From Wendy’s kitchen, where baby steps are key, to yours,
Phoebe, THE QUARTER-LIFE COOK
Mixed Greens with Baby Radishes and an Asparagus Drizzle
Makes 4 servings
The first course of our tasting at Stone Barns included a delicate salad of mixed baby greens, tiny asparagus, crisp radishes, and but a drizzle of fresh asparagus puree. Save a hint of mint, salt, and lemon, there was nothing masking the freshness of each ingredient, and the aroma of the asparagus drizzle only intensified the flavor of the baby asparagus scattered throughout. Though our asparagus from the market were beautifully in season, the dish did not compete with the refined, melt-in-your-mouth quality of the Stone Barns versions. Still, I’ll eat the imitation by way of Wendy’s execution any day.
5 oz baby greens
1 bunch asparagus
6 radishes, thinly sliced
1/2 shallot, skin removed
10 mint leaves
½ lemon, juiced
¼ cup olive oil
½ tsp salt
Cavatelli with Radish Leaf Almond Pesto
Makes 4 servings
As we learned during our private tour of the property, the restaurant at Stone Barns strives to incorporate every part of each ingredient it includes on its menus. Having always discarded my radishes’ greens, I decided to turn over a new leaf, and use them as the base for our pesto pasta. The radish leaves are a bit peppery, similar to the slightly bitter bite of arugula, so I added a little fresh mint (also in the salad) to cut the flavor.
1 1/2 lb fresh cavatelli
2 garlic cloves
1/4 cup almonds
2 cups radish leaves
1/2 cup mint leaves
½ lemon, juiced
¼-1/2 cup olive oil
3/4 cup grated parmesan (reserve ¼ for garnish)
1 tsp salt
What You Will Need:
2 large mixing bowls
1 large pot for the pasta
a mini food processor
Remove the radishes from the stalks. Rinse really well. Trim the top and bottom of the radishes, and slice into very thin rounds. Set aside in a mixing bowl for the salad.

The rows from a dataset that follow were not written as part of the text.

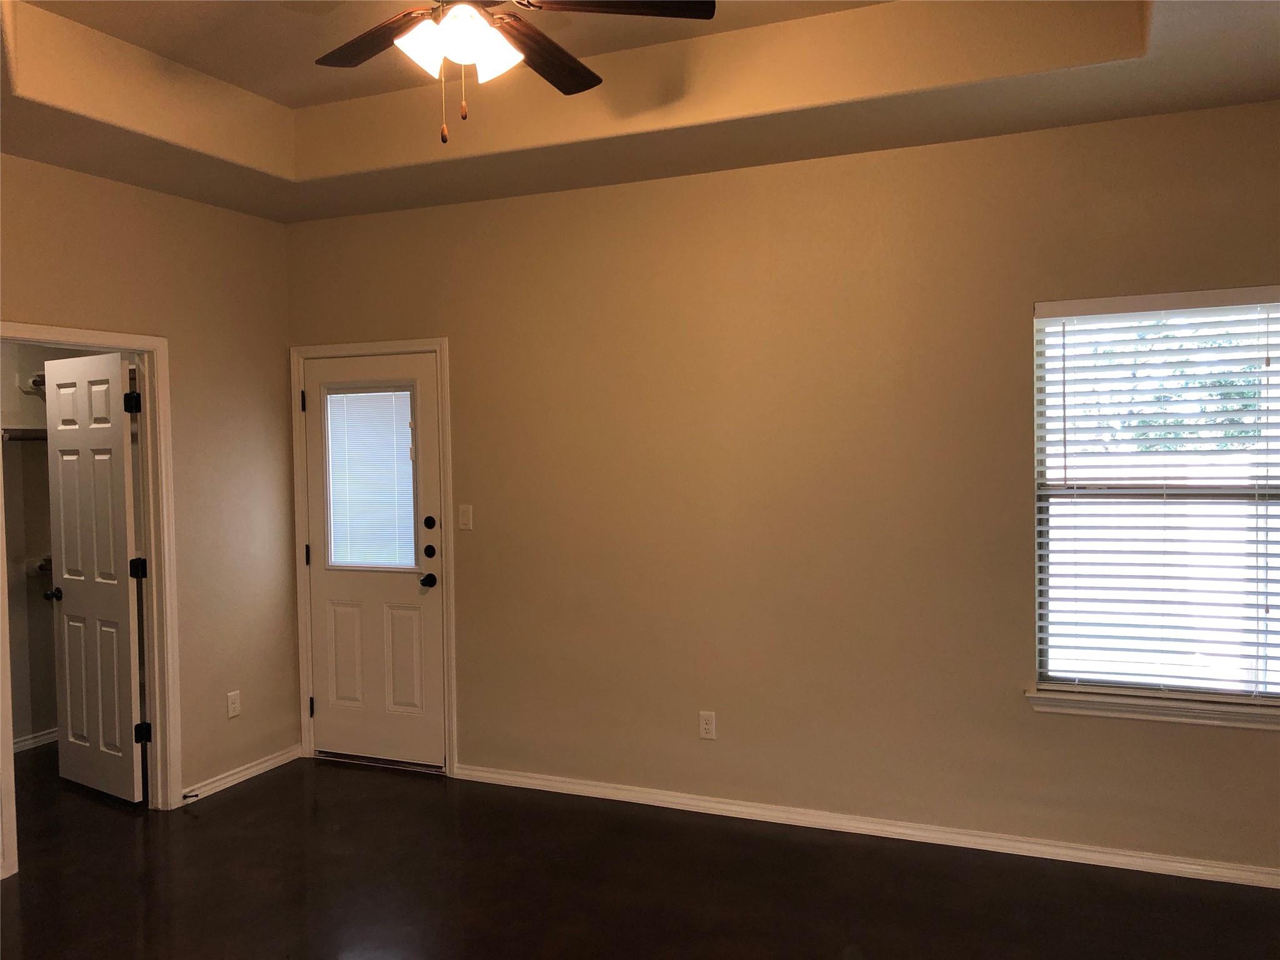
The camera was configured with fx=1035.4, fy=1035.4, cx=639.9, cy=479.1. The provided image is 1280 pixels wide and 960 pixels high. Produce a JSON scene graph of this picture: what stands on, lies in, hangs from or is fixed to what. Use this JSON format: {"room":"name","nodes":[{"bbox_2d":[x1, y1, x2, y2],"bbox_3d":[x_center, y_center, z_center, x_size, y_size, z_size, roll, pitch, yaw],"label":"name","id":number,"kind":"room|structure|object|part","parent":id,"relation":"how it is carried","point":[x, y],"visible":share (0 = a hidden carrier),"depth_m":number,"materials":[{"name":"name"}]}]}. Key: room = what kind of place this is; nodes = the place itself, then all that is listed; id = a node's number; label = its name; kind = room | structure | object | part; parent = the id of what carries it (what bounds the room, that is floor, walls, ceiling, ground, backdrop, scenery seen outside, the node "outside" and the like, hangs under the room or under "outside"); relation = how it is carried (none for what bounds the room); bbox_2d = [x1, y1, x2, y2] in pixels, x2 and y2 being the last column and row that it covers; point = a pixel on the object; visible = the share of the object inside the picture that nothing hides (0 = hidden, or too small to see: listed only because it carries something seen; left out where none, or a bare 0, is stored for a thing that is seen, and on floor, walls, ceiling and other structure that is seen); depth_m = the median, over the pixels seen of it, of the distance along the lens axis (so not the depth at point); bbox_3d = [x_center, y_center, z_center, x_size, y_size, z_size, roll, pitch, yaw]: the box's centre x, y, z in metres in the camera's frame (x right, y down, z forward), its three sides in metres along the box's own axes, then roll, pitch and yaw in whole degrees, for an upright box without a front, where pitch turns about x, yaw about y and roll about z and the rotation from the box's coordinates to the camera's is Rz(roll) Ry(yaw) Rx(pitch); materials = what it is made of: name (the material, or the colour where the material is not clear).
{"room":"bedroom","nodes":[
{"label":"bedroom","id":0,"kind":"room"},
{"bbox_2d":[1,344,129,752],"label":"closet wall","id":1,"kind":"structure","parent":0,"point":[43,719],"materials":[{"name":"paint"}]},
{"bbox_2d":[0,426,49,441],"bbox_3d":[-3.317,-0.225,5.104,0.362,0.112,1.630,0,2,23],"label":"closet shelf","id":2,"kind":"object","parent":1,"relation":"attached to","point":[27,431],"visible":0.47,"depth_m":5.31,"materials":[{"name":"metal"}]},
{"bbox_2d":[16,370,45,393],"bbox_3d":[-3.113,-0.526,5.560,0.400,0.115,0.752,0,2,23],"label":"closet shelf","id":3,"kind":"object","parent":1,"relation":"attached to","point":[35,380],"visible":0.31,"depth_m":5.53,"materials":[{"name":"white"}]},
{"bbox_2d":[12,727,58,752],"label":"closet baseboard","id":4,"kind":"structure","parent":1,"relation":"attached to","point":[19,743],"depth_m":5.54,"materials":[{"name":"white paint"}]},
{"bbox_2d":[25,555,53,578],"bbox_3d":[-3.003,0.466,5.581,0.510,0.108,0.538,0,2,23],"label":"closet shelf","id":5,"kind":"object","parent":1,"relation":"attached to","point":[46,565],"visible":0.3,"depth_m":5.51,"materials":[{"name":"white"}]},
{"bbox_2d":[0,151,298,851],"bbox_3d":[-2.689,0.035,3.230,0.123,2.964,4.514,0,2,23],"label":"left wall","id":6,"kind":"structure","parent":0,"point":[266,224],"depth_m":4.72,"materials":[{"name":"beige paint"}]},
{"bbox_2d":[0,324,181,880],"bbox_3d":[-2.293,0.454,4.175,0.159,2.031,0.882,0,2,23],"label":"closet door frame","id":7,"kind":"structure","parent":6,"relation":"attached to","point":[157,719],"depth_m":4.49,"materials":[{"name":"white paint"}]},
{"bbox_2d":[41,351,148,803],"bbox_3d":[-2.505,0.443,4.750,0.683,2.001,0.174,0,2,36],"label":"closet door","id":8,"kind":"structure","parent":7,"relation":"attached to","point":[125,617],"depth_m":4.71,"materials":[{"name":"white paint"}]},
{"bbox_3d":[-2.232,-0.327,4.568,0.056,0.100,0.057,0,2,36],"label":"hinge","id":9,"kind":"part","parent":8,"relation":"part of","materials":[{"name":"black metal"}]},
{"bbox_2d":[225,690,241,717],"bbox_3d":[-1.910,1.056,4.864,0.008,0.116,0.070,0,2,23],"label":"wall socket","id":10,"kind":"object","parent":6,"relation":"attached to","point":[232,714],"visible":0.99,"depth_m":4.86,"materials":[{"name":"white plastic"}]},
{"bbox_2d":[181,745,301,803],"bbox_3d":[-1.909,1.401,4.905,0.016,0.073,0.877,0,2,23],"label":"baseboard","id":11,"kind":"structure","parent":6,"relation":"attached to","point":[239,775],"depth_m":4.90,"materials":[{"name":"white paint"}]},
{"bbox_2d":[183,790,199,800],"bbox_3d":[-1.996,1.403,4.593,0.072,0.025,0.032,0,2,23],"label":"door stop","id":12,"kind":"object","parent":11,"relation":"attached to","point":[186,797],"visible":0.98,"depth_m":4.59,"materials":[{"name":"black metal"}]},
{"bbox_2d":[0,0,1279,221],"bbox_3d":[-0.431,-1.376,2.344,5.090,0.306,4.532,0,2,23],"label":"ceiling","id":13,"kind":"structure","parent":0,"point":[1034,79],"depth_m":3.58,"materials":[{"name":"beige paint"}]},
{"bbox_2d":[313,0,716,146],"bbox_3d":[-0.428,-1.145,2.573,1.209,0.637,1.205,0,2,23],"label":"ceiling fan","id":14,"kind":"object","parent":13,"relation":"hanging from","point":[483,33],"visible":0.99,"depth_m":2.60,"materials":[{"name":"brown metal"}]},
{"bbox_3d":[-0.675,-1.145,2.732,0.485,0.036,0.275,0,2,23],"label":"blade","id":15,"kind":"part","parent":14,"relation":"part of","materials":[{"name":"brown wood"}]},
{"bbox_3d":[-0.513,-1.050,2.508,0.129,0.123,0.129,0,2,23],"label":"shade","id":16,"kind":"part","parent":14,"relation":"part of","materials":[{"name":"white glass"}]},
{"bbox_3d":[-0.377,-1.051,2.557,0.140,0.131,0.141,0,2,23],"label":"shade","id":17,"kind":"part","parent":14,"relation":"part of","materials":[{"name":"white glass"}]},
{"bbox_3d":[-0.283,-1.145,2.846,0.231,0.039,0.522,0,2,23],"label":"fan blade","id":18,"kind":"part","parent":14,"relation":"part of","materials":[{"name":"brown wood"}]},
{"bbox_3d":[-0.060,-1.166,2.543,0.520,0.037,0.250,-1,2,-8],"label":"fan blade","id":19,"kind":"part","parent":14,"relation":"part of","materials":[{"name":"brown wood"}]},
{"bbox_2d":[0,741,1279,959],"bbox_3d":[-1.009,1.555,2.532,7.271,0.101,5.420,0,2,23],"label":"floor","id":20,"kind":"structure","parent":0,"point":[277,789],"depth_m":3.70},
{"bbox_2d":[284,96,1279,874],"bbox_3d":[0.545,-0.043,4.328,5.203,2.945,0.152,0,2,23],"label":"back wall","id":21,"kind":"structure","parent":0,"point":[1233,740],"depth_m":4.19,"materials":[{"name":"beige paint"}]},
{"bbox_2d":[291,337,455,776],"bbox_3d":[-1.289,0.365,5.107,0.907,2.092,0.139,0,2,23],"label":"door frame","id":22,"kind":"structure","parent":21,"relation":"attached to","point":[440,342],"depth_m":5.03,"materials":[{"name":"white paint"}]},
{"bbox_3d":[-1.688,-0.382,5.200,0.024,0.104,0.025,0,2,23],"label":"hinge","id":23,"kind":"part","parent":22,"relation":"part of","materials":[{"name":"metal"}]},
{"bbox_3d":[-1.671,1.161,5.287,0.026,0.102,0.029,0,2,23],"label":"hinge","id":24,"kind":"part","parent":22,"relation":"part of","materials":[{"name":"black metal"}]},
{"bbox_2d":[300,353,446,771],"bbox_3d":[-1.314,0.407,5.105,0.779,1.998,0.126,0,2,23],"label":"exterior door","id":25,"kind":"structure","parent":22,"relation":"in","point":[427,402],"depth_m":5.11,"materials":[{"name":"white paint"}]},
{"bbox_3d":[-1.461,0.894,5.194,0.224,0.519,0.054,0,2,23],"label":"panel","id":26,"kind":"part","parent":25,"relation":"part of","materials":[{"name":"paint"}]},
{"bbox_2d":[323,386,417,570],"bbox_3d":[-1.354,-0.046,5.216,0.385,0.993,0.177,0,2,23],"label":"door window","id":27,"kind":"structure","parent":25,"relation":"in","point":[335,415],"depth_m":5.19,"materials":[{"name":"glass"}]},
{"bbox_2d":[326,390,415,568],"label":"door blind","id":28,"kind":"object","parent":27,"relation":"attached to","point":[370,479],"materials":[{"name":"white plastic"}]},
{"bbox_3d":[-1.168,0.900,5.090,0.224,0.537,0.055,0,2,23],"label":"panel","id":29,"kind":"part","parent":25,"relation":"part of","materials":[{"name":"white paint"}]},
{"bbox_3d":[-1.033,0.493,5.042,0.070,0.066,0.084,0,2,23],"label":"doorknob","id":30,"kind":"part","parent":25,"relation":"part of","materials":[{"name":"black metal"}]},
{"bbox_3d":[-0.998,0.212,4.883,0.051,0.063,0.044,0,2,23],"label":"deadbolt","id":31,"kind":"part","parent":25,"relation":"part of","materials":[{"name":"black metal"}]},
{"bbox_3d":[-0.995,0.343,4.874,0.053,0.063,0.053,0,2,23],"label":"deadbolt","id":32,"kind":"part","parent":25,"relation":"part of","materials":[{"name":"black metal"}]},
{"bbox_2d":[457,504,472,530],"bbox_3d":[-0.820,0.177,4.835,0.070,0.116,0.014,0,2,23],"label":"light switch","id":33,"kind":"object","parent":21,"relation":"attached to","point":[462,509],"visible":0.98,"depth_m":4.83,"materials":[{"name":"white plastic"}]},
{"bbox_2d":[698,710,716,739],"bbox_3d":[0.284,1.044,4.398,0.071,0.117,0.008,0,2,23],"label":"wall socket","id":34,"kind":"object","parent":21,"relation":"attached to","point":[703,724],"visible":0.99,"depth_m":4.39,"materials":[{"name":"white plastic"}]},
{"bbox_2d":[455,762,1279,889],"bbox_3d":[0.957,1.389,4.130,4.049,0.074,0.016,0,2,23],"label":"baseboard","id":35,"kind":"structure","parent":21,"relation":"attached to","point":[1024,854],"depth_m":4.09,"materials":[{"name":"white paint"}]},
{"bbox_2d":[1026,687,1279,730],"bbox_3d":[1.958,0.823,3.694,1.093,0.079,0.109,0,2,23],"label":"window sill","id":36,"kind":"structure","parent":21,"relation":"attached to","point":[1228,719],"depth_m":3.71,"materials":[{"name":"white paint"}]},
{"bbox_2d":[1032,289,1279,704],"bbox_3d":[1.957,0.070,3.741,0.988,1.459,0.084,0,2,23],"label":"window","id":37,"kind":"structure","parent":21,"relation":"in","point":[1055,679],"depth_m":3.78,"materials":[{"name":"glass"}]},
{"bbox_2d":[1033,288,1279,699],"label":"window blind","id":38,"kind":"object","parent":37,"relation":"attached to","point":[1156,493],"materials":[{"name":"white plastic"}]}
]}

Remove the radish leaves from the stalks. Rinse really well and set aside for the pesto.
Wash the asparagus and remove the bottom of the stalk. To do so, snap the ends of each individual stalk—they will naturally break at the correct point. Set aside.
Bring a large pot of salted water to boil.
In a food processor, combine the garlic cloves and nuts and pulse until finely chopped. Add the radish leaves, mint, and lemon juice, and pulse to combine. Add half of the olive oil and blend until the greens are finely chopped and the mixture has become light and fluffy. Incorporate more olive oil as needed to obtain your desired consistency. Add the parmesan and salt and blend until just combined. Taste the mixture for seasoning, and add more salt as needed.
Pour the mixture into the bottom of one of the large mixing bowls. Set aside.
Once the water comes to a boil, drop in the asparagus and blanche for a few minutes until they are bright green and just barely tender. Remove with tongs to a colander, and rinse in the sink under cold water to stop the cooking.
Return the water to a boil.
In the meantime, make the dressing. Cut the asparagus stalks into 1-inch pieces. Add the pieces from the top half of the stalk to the salad bowl, and place the remaining bottom pieces of the stalks in a food processor.
In the food processor, pulse together the asparagus, shallot, mint leaves, lemon juice, and salt until the mixture is very well pureed. Add olive oil as needed to thin the mixture. Taste for seasoning and adjust as necessary.
When the water returns to a boil, add the pasta and cook according to the package directions until just al dente. For fresh pasta, this should only take three minutes. Be careful not to over cook. Drain pasta in colander in the sink. Add the pasta to the pesto bowl and toss together to combine.
To plate, place a handful of mixed greens on each individual salad plate. Top with a smaller handful of radish slices and asparagus heads, and drizzle a generous spoonful or two of the asparagus vinaigrette over the top. Serve along side the pasta in individual bowls, garnished with a slice or two of radishes and a leaf of fresh mint.